■ WHAT YOU HAVE TO DO:
Go through the following data and transcribe exactly the stretch of lines from the one holding "index pip: (943, 699)" to the one holding "thumb cmc: (1115, 957)", both included.

■ GIVEN INFORMATION:
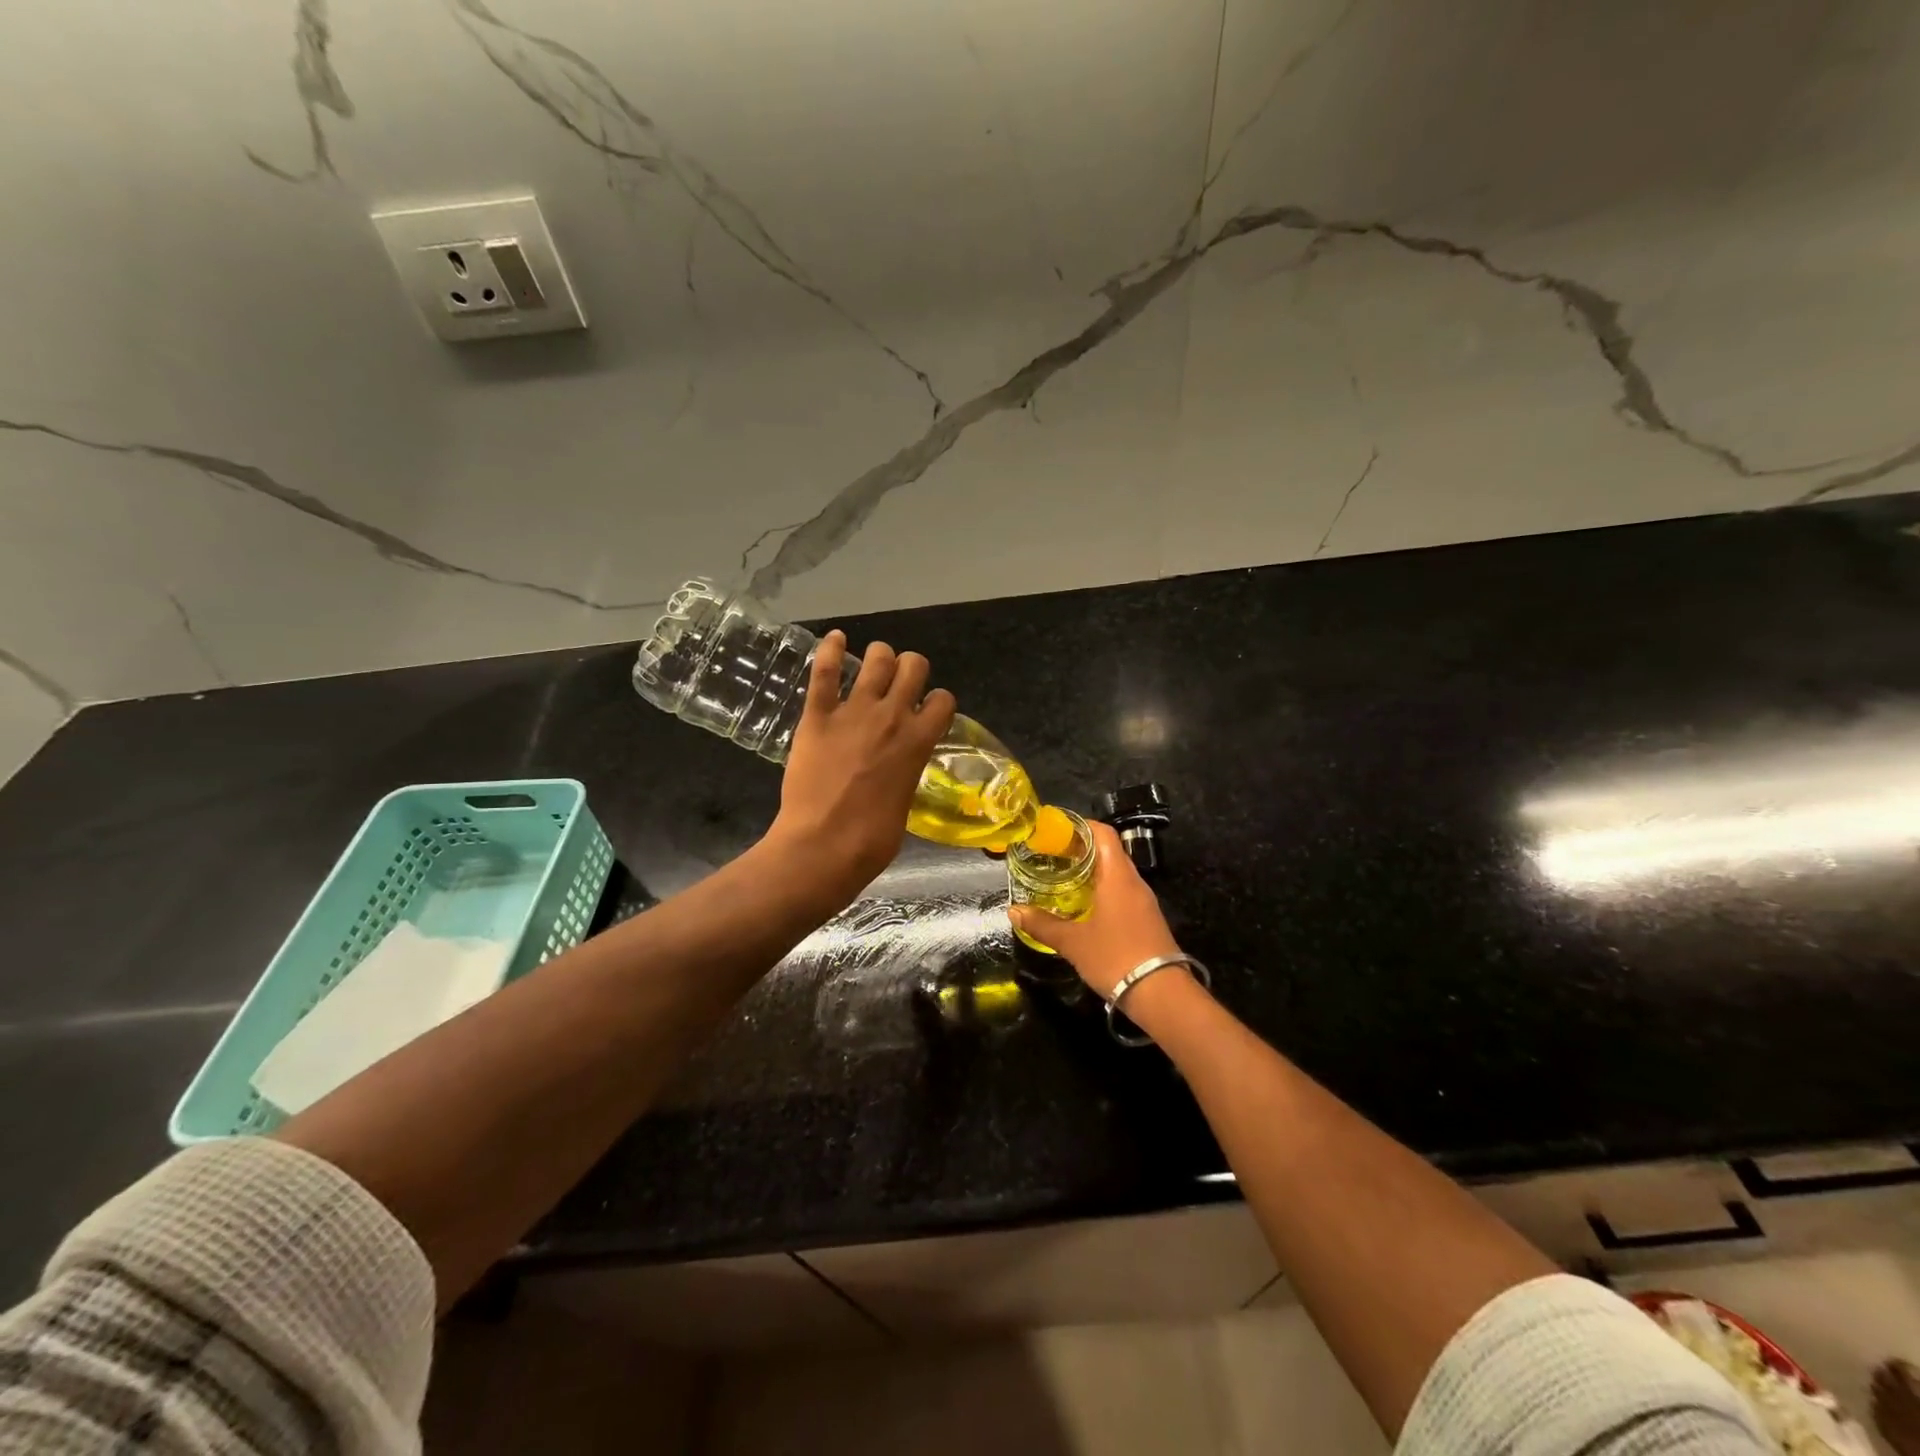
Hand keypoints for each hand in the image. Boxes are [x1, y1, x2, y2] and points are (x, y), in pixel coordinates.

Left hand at [766, 631, 956, 904]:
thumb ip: (905, 772)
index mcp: (919, 741)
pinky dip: (830, 649)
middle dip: (910, 669)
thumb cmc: (871, 840)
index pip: (943, 699)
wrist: (823, 846)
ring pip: (876, 658)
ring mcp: (853, 711)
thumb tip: (898, 769)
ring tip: (872, 666)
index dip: (937, 701)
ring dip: (879, 657)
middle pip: (914, 665)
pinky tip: (834, 639)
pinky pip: (825, 671)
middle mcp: (892, 716)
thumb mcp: (904, 803)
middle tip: (899, 684)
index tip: (926, 711)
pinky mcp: (817, 715)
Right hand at [1009, 822, 1183, 998]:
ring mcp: (1143, 902)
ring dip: (1091, 871)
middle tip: (1050, 855)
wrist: (1162, 995)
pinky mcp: (1147, 920)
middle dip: (1080, 849)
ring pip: (1116, 873)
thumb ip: (1042, 924)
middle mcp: (1134, 882)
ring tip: (1062, 878)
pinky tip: (1083, 906)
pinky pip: (1122, 892)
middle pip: (1108, 851)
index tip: (1054, 831)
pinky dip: (1101, 890)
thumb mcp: (1073, 942)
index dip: (1080, 826)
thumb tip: (1014, 910)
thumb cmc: (1115, 957)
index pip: (1103, 833)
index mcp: (1117, 876)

■ THE COMPLETED TASK:
index pip: (943, 699)
wrist: (823, 846)
ring pip: (876, 658)
ring mcp: (853, 711)
thumb tip: (898, 769)
ring tip: (872, 666)
index dip: (937, 701)
ring dip: (879, 657)
middle pip: (914, 665)
pinky tip: (834, 639)
pinky pip: (825, 671)
middle mcp: (892, 716)
thumb mcp: (904, 803)
middle tip: (899, 684)
index tip: (926, 711)
pinky mcp: (817, 715)
Right hand at [1009, 822, 1183, 998]:
ring mcp: (1143, 902)
ring dip: (1091, 871)
middle tip: (1050, 855)
wrist: (1162, 995)
pinky mcp: (1147, 920)
middle dip: (1080, 849)
ring pip: (1116, 873)
thumb ip: (1042, 924)
middle mcp: (1134, 882)
ring tip: (1062, 878)
pinky tip: (1083, 906)
pinky pip: (1122, 892)
middle pip: (1108, 851)
index tip: (1054, 831)
pinky dip: (1101, 890)
thumb mcp: (1073, 942)
index dip: (1080, 826)
thumb tip: (1014, 910)
thumb cmc: (1115, 957)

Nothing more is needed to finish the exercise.